Além da 306 Norte e do Setor Policial Sul, é possível apreciar o espetáculo das paineiras em frente à Torre de TV, ao longo do Eixo Rodoviário (Norte e Sul), próximo à entrada do cemitério Campo da Esperança e em diversos outros pontos da cidade.
Incômodo
A ação natural de maturação dos frutos da paineira, que embeleza e encanta a cidade, também traz desconforto. Aurelina de Castro Miranda, 65 anos, sofre de rinite alérgica e sente a doença agravar-se por conta da paina que cai das barrigudas. Ela tem uma banca de jornal na 306 Norte, bem atrás de um grupo dessas árvores. ;Que é bonito, é. Não há como negar. Mas quando venta, o vento traz junto esse monte de pluma. Sinto o olho coçar e tenho coriza. À noite, quando chego em casa, melhora;, relatou.
Coceira nos olhos, espirro e coriza podem indicar alergia ao algodão da paineira. Quem apresentar esses sintomas após entrar em contato com a paina deve procurar um alergista. ;Se a pessoa tiver rinite e asma, pode ter o quadro agravado, caso seja sensível à paina;, afirmou o médico Alexandre Ayres, do Hospital Universitário de Brasília (HUB). ;Antigamente, antes do advento da espuma, o enchimento de travesseiros, colchões, sofás e estofados era de paina. Mas observou-se que ela provocava muita alergia e foi substituída. Hoje, o contato é muito eventual;, informou o alergista.
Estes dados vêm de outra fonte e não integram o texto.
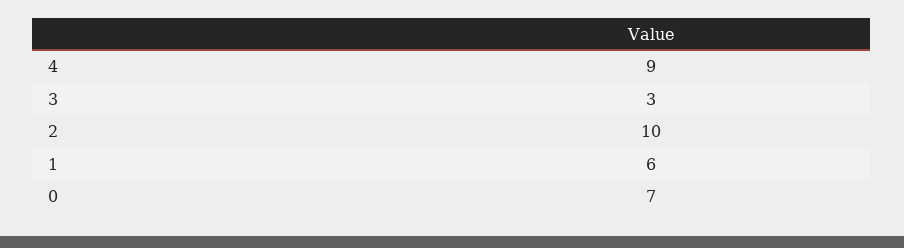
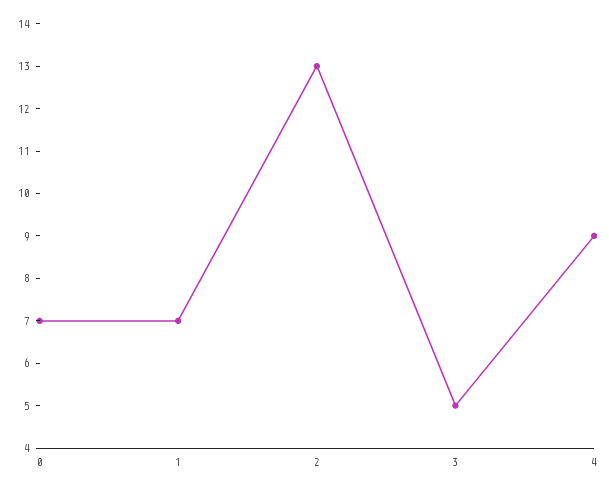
  {
    "4": 9,
-   "3": 3,
+   "3": 5,
-   "2": 10,
+   "2": 13,
-   "1": 6,
+   "1": 7,
    "0": 7
  }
;Por causa da paina e das raízes rasas que podem causar estragos em calçadas, recebemos muitos pedidos de retiradas de paineiras;, relatou Rômulo Ervilha, chefe do Departamento de Parques e Jardins da Novacap. A companhia é responsável pela dispersão das paineiras que embelezam a cidade de forma singular, seja na fase de floração ou na de maturação dos frutos. ;Na época da construção de Brasília, foram plantadas mudas para recuperar áreas degradadas. A paineira se desenvolve bem e rápido. Como o viveiro da Novacap ainda não produzia espécies nativas, foi preciso procurar exemplares em outras regiões;, disse Rômulo.
1 - Maciez e fragilidade
A paina é uma fibra fina e sedosa, mas pouco resistente, não sendo atualmente muito aproveitada na confecção de tecidos, mas como preenchimento de travesseiros e brinquedos de pelúcia.